Bicyclic cytarabine analogues: synthesis and investigation of antitumor properties of novel, 6-aryl- and 6-alkyl-3H-pyrrolo[2,3-d]pyrimidin-2(7H)-one arabinosides

Abstract

A series of sixteen hitherto unknown Cytarabine analogues bearing a bicyclic 3H-pyrrolo[2,3-d]pyrimidin-2(7H)-one base modified with aryl, pyridyl, benzyl and alkyl substituents was prepared in a straightforward approach.
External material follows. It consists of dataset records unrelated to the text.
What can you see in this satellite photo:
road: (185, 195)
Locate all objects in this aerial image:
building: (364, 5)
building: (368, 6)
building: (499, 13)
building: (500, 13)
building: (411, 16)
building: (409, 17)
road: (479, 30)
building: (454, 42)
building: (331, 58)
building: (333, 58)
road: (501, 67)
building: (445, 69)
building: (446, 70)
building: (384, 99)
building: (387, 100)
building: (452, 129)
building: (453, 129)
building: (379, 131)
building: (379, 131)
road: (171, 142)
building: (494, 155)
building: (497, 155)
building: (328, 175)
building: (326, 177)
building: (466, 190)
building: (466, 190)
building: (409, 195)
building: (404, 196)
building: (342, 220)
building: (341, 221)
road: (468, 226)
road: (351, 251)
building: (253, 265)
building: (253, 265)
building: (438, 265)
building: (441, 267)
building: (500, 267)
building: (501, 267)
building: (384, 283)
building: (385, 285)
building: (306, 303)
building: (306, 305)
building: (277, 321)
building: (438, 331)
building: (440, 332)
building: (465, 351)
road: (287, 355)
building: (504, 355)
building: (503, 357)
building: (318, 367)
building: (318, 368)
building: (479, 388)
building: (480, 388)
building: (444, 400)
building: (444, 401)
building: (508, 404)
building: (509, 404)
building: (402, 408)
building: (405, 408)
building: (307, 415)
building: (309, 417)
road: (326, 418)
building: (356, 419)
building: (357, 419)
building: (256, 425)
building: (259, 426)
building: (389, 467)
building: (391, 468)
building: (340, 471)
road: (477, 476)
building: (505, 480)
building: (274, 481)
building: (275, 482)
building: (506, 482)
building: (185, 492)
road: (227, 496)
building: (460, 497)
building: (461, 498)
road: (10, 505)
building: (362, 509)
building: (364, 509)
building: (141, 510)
This is the one of the few examples of the synthesis of pyrrolo[2,3-d]pyrimidin-2(7H)-one nucleosides and the first example of pyrrolo[2,3-d]pyrimidin-2(7H)-one nucleosides possessing arabinose moiety. For the first time, the conversion of the furopyrimidine arabinoside products to a series of novel pyrrolopyrimidines by ammonolysis reaction was thoroughly investigated using aqueous and methanolic reaction conditions under classical and micro-wave heating. This approach resulted in a small library of compounds, which were evaluated for their antiproliferative properties against HL-60 and Jurkat E6.1 cell lines. All synthesized compounds exhibited a weaker cytotoxic effect in comparison to the mother compound. Of all the tested compounds, the derivative bearing a 4-n-pentylphenyl substituent exhibited the highest antiproliferative activity.